Award-winning Paper From FICS Research Casts Doubt on ECG As Secure Biometric

A paper co-authored by Dr. Domenic Forte, Dr. Damon Woodard, and UConn fourth year PhD student Nima Karimian (advised by Dr. Forte) has won the best student paper award at the recent IJCB 2017 conference in Denver.

The Conference

The International Joint Conference on Biometrics (IJCB 2017) combines two major biometrics research annual conferences, the Biometrics Theory, Applications and Systems (BTAS) conference and the International Conference on Biometrics (ICB). The blending of these two conferences in 2017 is through special agreement between the IEEE Biometrics Council and the IAPR TC-4, and presents an exciting event for the entire worldwide biometrics research community.

The Paper

The paper, “On the Vulnerability of ECG Verification to Online Presentation Attacks,” examined the use of Electrocardiogram (ECG) as a secure biometric modality. ECG has long been regarded as a biometric modality which is impractical to copy, clone, or spoof. However, it was recently shown that an ECG signal can be replayed from arbitrary waveform generators, computer sound cards, or off-the-shelf audio players. The award-winning paper is one of the first in the field to seriously question the security of ECG verification, and goes a long way towards debunking the assumption of its security.
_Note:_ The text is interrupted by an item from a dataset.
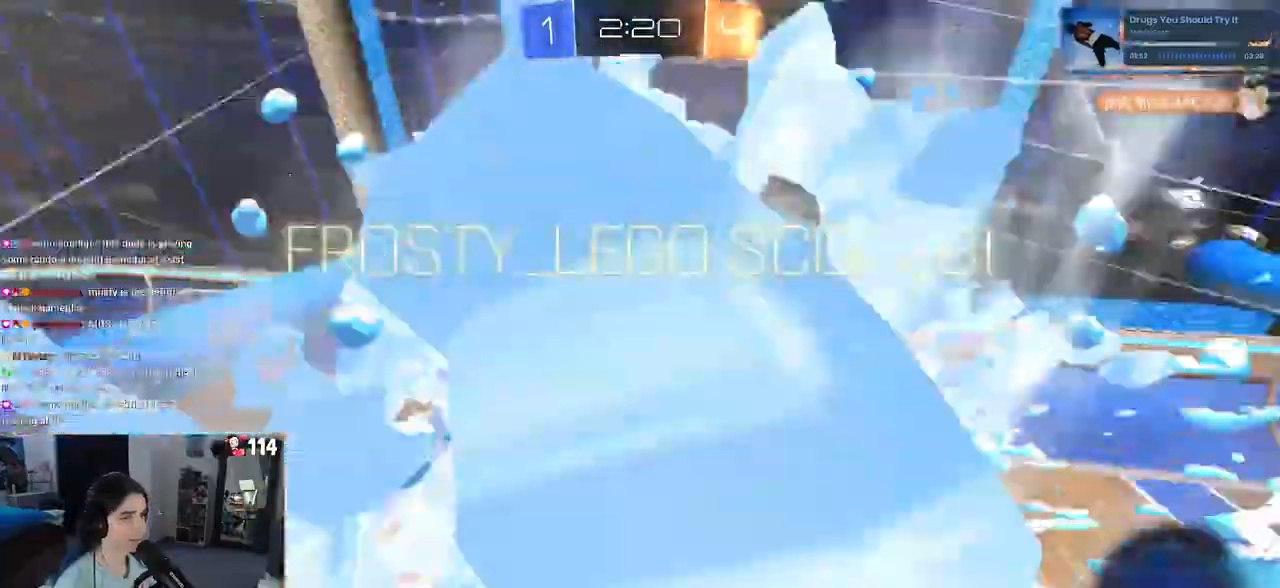
{"buttons": [], "left_stick": "center", "right_stick": "center", "events": [[17, "left_stick", "down"], [50, "CROSS", "up"], [133, "left_stick", "center"], [300, "DPAD_LEFT", "up"], [317, "TRIANGLE", "down"], [467, "TRIANGLE", "up"]]}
The paper developed a novel presentation attack where a short template of the victim’s ECG is captured by an attacker and used to map the attacker’s ECG into the victim’s, which can then be provided to the sensor using one of the above sources. The authors’ approach involved exploiting ECG models, characterizing the differences between ECG signals, and developing mapping functions that transform any ECG into one that closely matches an authentic user’s ECG. Their proposed approach, which can operate online or on-the-fly, is compared with a more ideal offline scenario where the attacker has more time and resources. In the experiments, the offline approach achieved average success rates of 97.43% and 94.17% for non-fiducial and fiducial based ECG authentication. In the online scenario, the performance is degraded by 5.65% for non-fiducial based authentication, but is nearly unaffected for fiducial authentication.